#### [The problem]
Summarize the text below on catalysts for international equity strength in two sentences.

═════ Document extract ═════

There are a number of potential catalysts that could spark a new regime of international equity strength.
In the sections that follow, we will outline multiple underlying tailwinds for international equities. But, to set the stage, there are a number of potential catalysts that could push these tailwinds into motion, each of which provide meaningful context to the underlying research itself.
1. U.S. Concentration
Returns in the U.S. have been trending toward all-time concentration levels with over 100% of gains coming from less than 10 companies at various points in 2023. There may be merit to the strength of these U.S. mega-cap giants, but concentration to these extremes poses danger for portfolios if not properly diversified and risk-managed.
2. U.S. Valuations
In a similar vein to concentration, U.S. valuation levels are sitting well above long-term averages. If we simply take a “mean reversion” view of the U.S. market, we would expect an eventual contraction of the U.S. market’s elevated valuation multiples, which could be a net detractor to returns as well as a catalyst for dollars to flow into international markets over the United States.
3. The U.S. Dollar
The U.S. dollar has become the reserve currency for the global economy. With this status has come strength, and that strength provided a tailwind for United States–based stocks. Higher-for-longer interest rates, as well as a U.S. economy that has been treading on thin ice by a number of measures, could lead to this U.S. dollar dominance weakening, providing enhanced opportunity for outsized international equity performance.
4. The U.S. Fiscal Deficit
The U.S. deficit is at its highest level in history and growing, with only three countries in the world owning worse deficits: Pakistan, the Philippines, and Brazil. Again, bringing in the backdrop of higher interest rates, the United States’ increasingly large deficit could pose debt-service issues, lead to decreased future spending, and result in reluctance to pump further stimulus to the U.S. economy in the face of expected weakness.

═════ Given material ═════

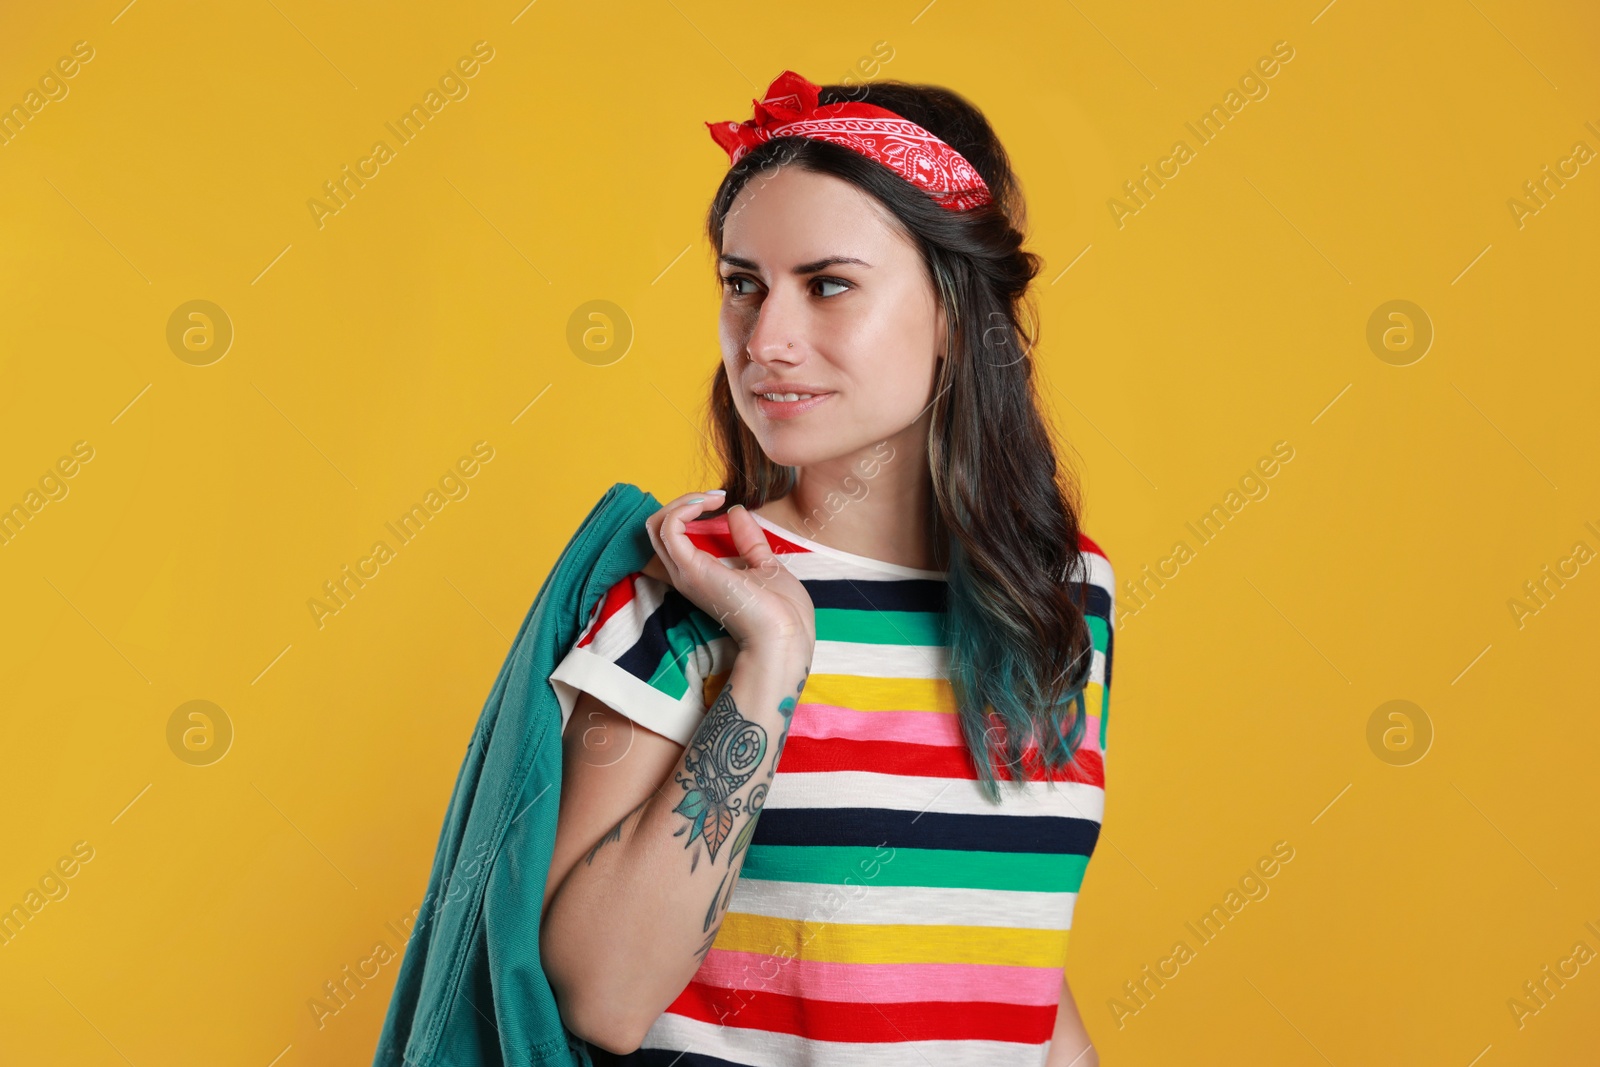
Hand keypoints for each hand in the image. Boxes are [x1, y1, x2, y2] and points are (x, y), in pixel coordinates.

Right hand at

═════

#### [The answer]
The text lists potential catalysts that could spark a new regime of international equity strength, starting with extreme concentration in U.S. returns, which at times in 2023 came entirely from fewer than ten companies. It also cites U.S. valuations well above long-term averages, a U.S. dollar whose dominance could weaken, and a record, growing U.S. fiscal deficit that could cause debt-service problems and reluctance to add stimulus.